Get hands-on experience with 20+ free Google Cloud products and $300 in free credit for new customers.

Issues getting batch prediction results from model deployed from model garden

I've deployed BioGPT to an endpoint and I'm using it to try to get some text response batch predictions, to no avail.

 

I am not seeing any logging errors, even though the job failed with every prompt failing. The error message I get is cryptic and just this:

('Post request fails. Cannot get predictions. Error: Exceeded retries: Non-OK result 500 ({\n  "code": 500,\n  "type": "InternalServerException",\n  "message": "Worker died."\n}\n) from server, retry=3, ellapsed=56.66s.', 64)
('Post request fails. Cannot get predictions. Error: Exceeded retries: Non-OK result 503 (no healthy upstream) from server, retry=3, ellapsed=0.01s.', 48656)
('Post request fails. Cannot get predictions. Error: Exceeded retries: Non-OK result 503 (no healthy upstream) from server, retry=3, ellapsed=0.02s.', 1216)
('Post request fails. Cannot get predictions. Error: Exceeded retries: Non-OK result 500 ({\n  "code": 500,\n  "type": "InternalServerException",\n  "message": "Worker died."\n}\n) from server, retry=3, ellapsed=56.62s.', 64)
 

What is the problem? I've changed the number of samples, the length of the prompts, etc. 

 

5 2 431
2 REPLIES 2

Of what i understand, the health endpoint is not available while doing a prediction, so if the prediction takes too long, the automatic health checks will fail. Where you able to solve your problem? how?

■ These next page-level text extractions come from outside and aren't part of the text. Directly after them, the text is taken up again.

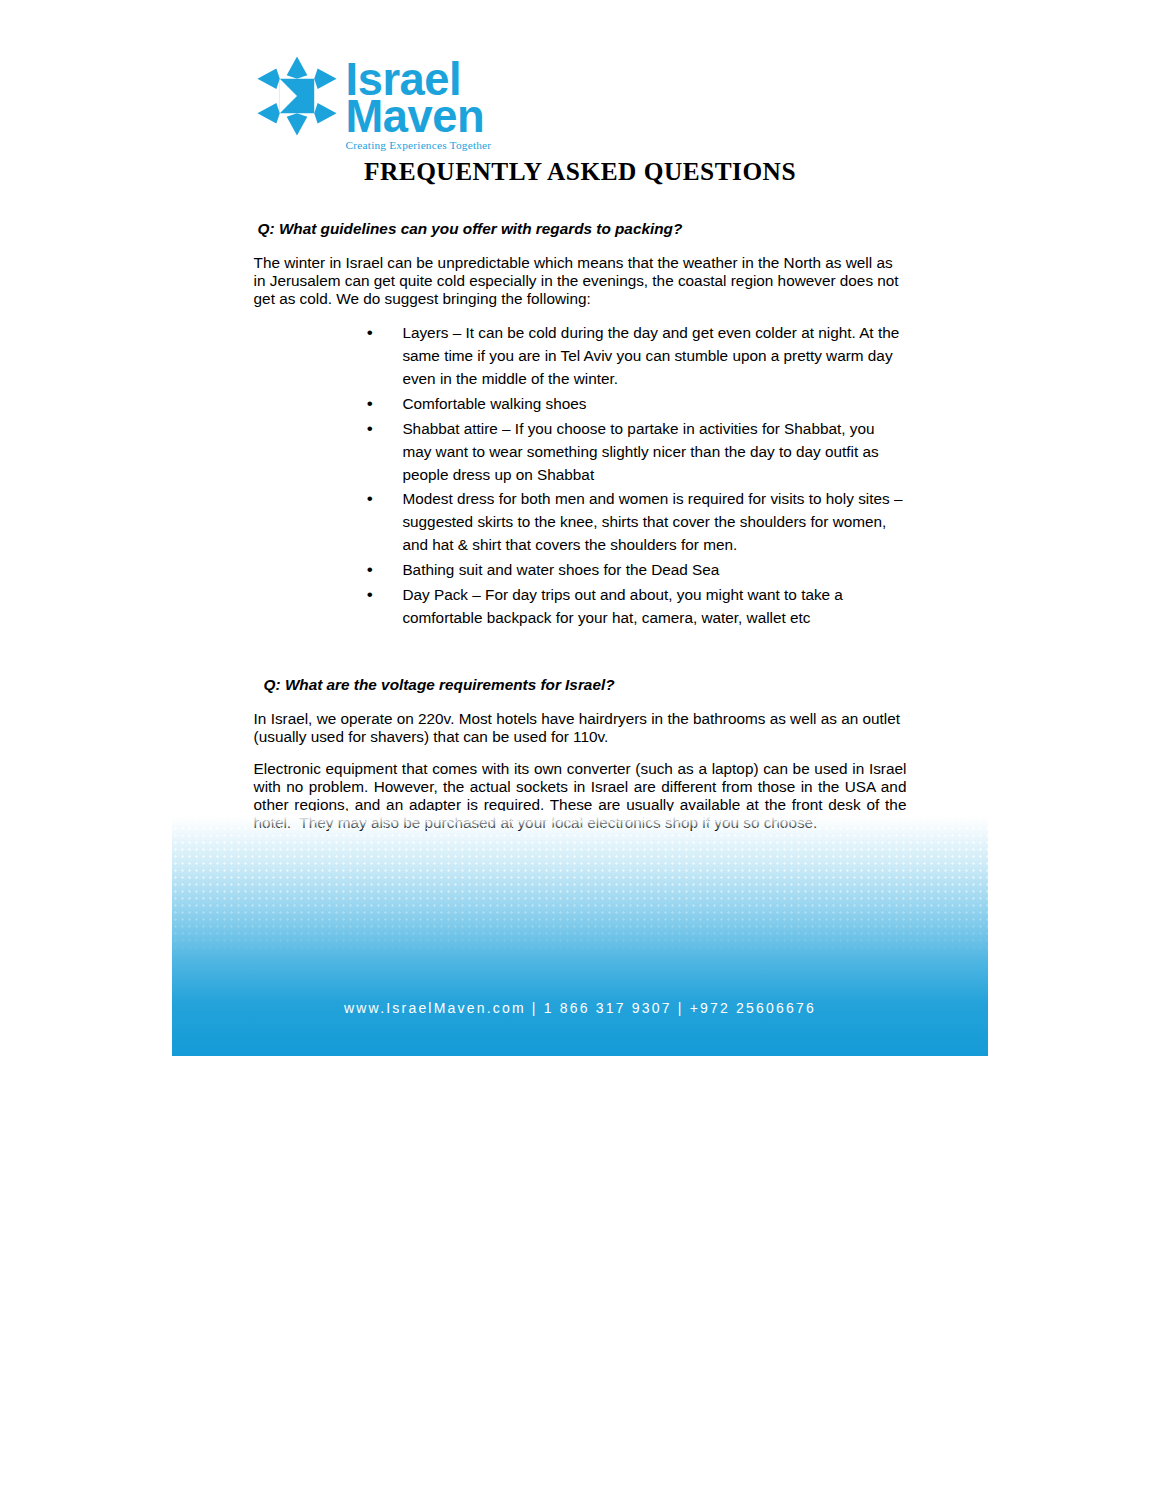Israel Maven Creating Experiences Together
FREQUENTLY ASKED QUESTIONS
Q: What guidelines can you offer with regards to packing?
The winter in Israel can be unpredictable which means that the weather in the North as well as in Jerusalem can get quite cold especially in the evenings, the coastal region however does not get as cold. We do suggest bringing the following:
Layers – It can be cold during the day and get even colder at night. At the same time if you are in Tel Aviv you can stumble upon a pretty warm day even in the middle of the winter.
Comfortable walking shoes
Shabbat attire – If you choose to partake in activities for Shabbat, you may want to wear something slightly nicer than the day to day outfit as people dress up on Shabbat
Modest dress for both men and women is required for visits to holy sites – suggested skirts to the knee, shirts that cover the shoulders for women, and hat & shirt that covers the shoulders for men.
Bathing suit and water shoes for the Dead Sea
Day Pack – For day trips out and about, you might want to take a comfortable backpack for your hat, camera, water, wallet etc
Q: What are the voltage requirements for Israel?
In Israel, we operate on 220v. Most hotels have hairdryers in the bathrooms as well as an outlet (usually used for shavers) that can be used for 110v.
Electronic equipment that comes with its own converter (such as a laptop) can be used in Israel with no problem. However, the actual sockets in Israel are different from those in the USA and other regions, and an adapter is required. These are usually available at the front desk of the hotel. They may also be purchased at your local electronics shop if you so choose.
www.IsraelMaven.com|1 866 317 9307|+972 25606676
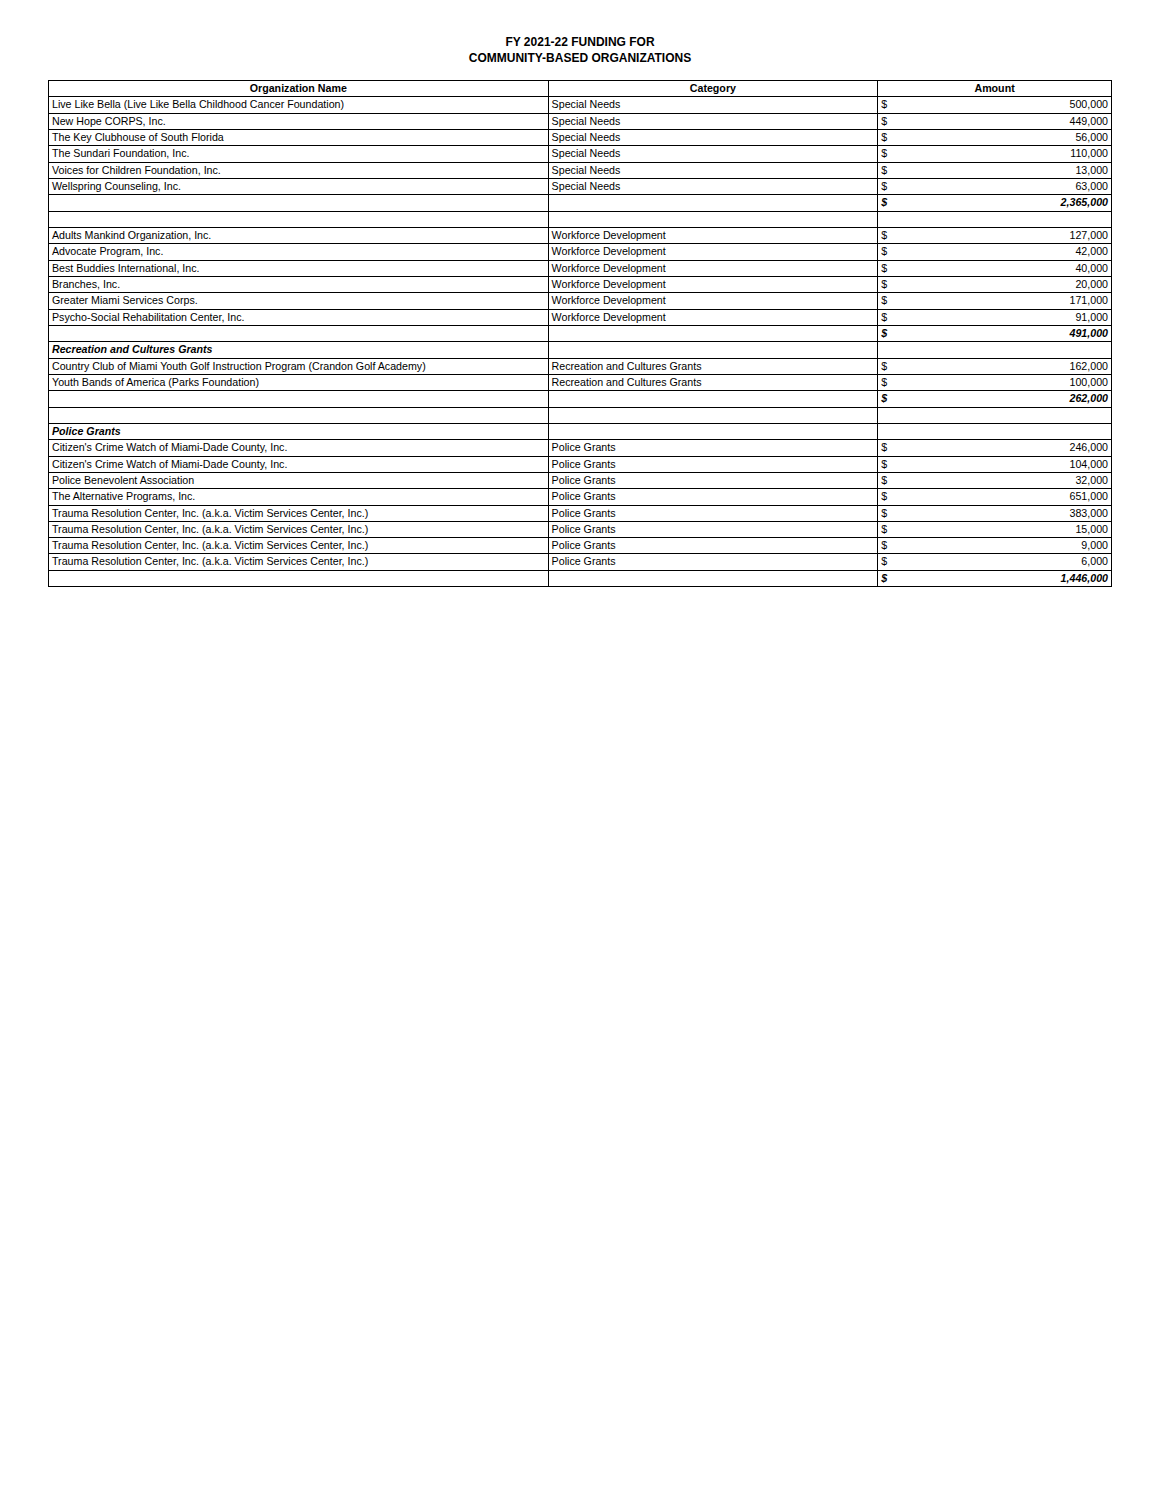FY 2021-22 FUNDING FOR
COMMUNITY-BASED ORGANIZATIONS
| Organization Name | Category | Amount |
| --- | --- | --- |
| Live Like Bella (Live Like Bella Childhood Cancer Foundation) | Special Needs | $ | 500,000 |
| New Hope CORPS, Inc. | Special Needs | $ | 449,000 |
| The Key Clubhouse of South Florida | Special Needs | $ | 56,000 |
| The Sundari Foundation, Inc. | Special Needs | $ | 110,000 |
| Voices for Children Foundation, Inc. | Special Needs | $ | 13,000 |
| Wellspring Counseling, Inc. | Special Needs | $ | 63,000 |
| | | $ | 2,365,000 |
| Adults Mankind Organization, Inc. | Workforce Development | $ | 127,000 |
| Advocate Program, Inc. | Workforce Development | $ | 42,000 |
| Best Buddies International, Inc. | Workforce Development | $ | 40,000 |
| Branches, Inc. | Workforce Development | $ | 20,000 |
| Greater Miami Services Corps. | Workforce Development | $ | 171,000 |
| Psycho-Social Rehabilitation Center, Inc. | Workforce Development | $ | 91,000 |
| | | $ | 491,000 |
| Recreation and Cultures Grants | | |
| Country Club of Miami Youth Golf Instruction Program (Crandon Golf Academy) | Recreation and Cultures Grants | $ | 162,000 |
| Youth Bands of America (Parks Foundation) | Recreation and Cultures Grants | $ | 100,000 |
| | | $ | 262,000 |
| Police Grants | | |
| Citizen's Crime Watch of Miami-Dade County, Inc. | Police Grants | $ | 246,000 |
| Citizen's Crime Watch of Miami-Dade County, Inc. | Police Grants | $ | 104,000 |
| Police Benevolent Association | Police Grants | $ | 32,000 |
| The Alternative Programs, Inc. | Police Grants | $ | 651,000 |
| Trauma Resolution Center, Inc. (a.k.a. Victim Services Center, Inc.) | Police Grants | $ | 383,000 |
| Trauma Resolution Center, Inc. (a.k.a. Victim Services Center, Inc.) | Police Grants | $ | 15,000 |
| Trauma Resolution Center, Inc. (a.k.a. Victim Services Center, Inc.) | Police Grants | $ | 9,000 |
| Trauma Resolution Center, Inc. (a.k.a. Victim Services Center, Inc.) | Police Grants | $ | 6,000 |
| | | $ | 1,446,000 |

When deploying and using BioGPT, encountering errors can be frustrating, especially when the error messages are cryptic. Based on the details shared, it appears that the issues stem from server-side problems with your endpoint. The error messages, including "500 Internal Server Error" and "503 Service Unavailable," indicate two main challenges: worker crashes and unavailability of healthy upstream connections.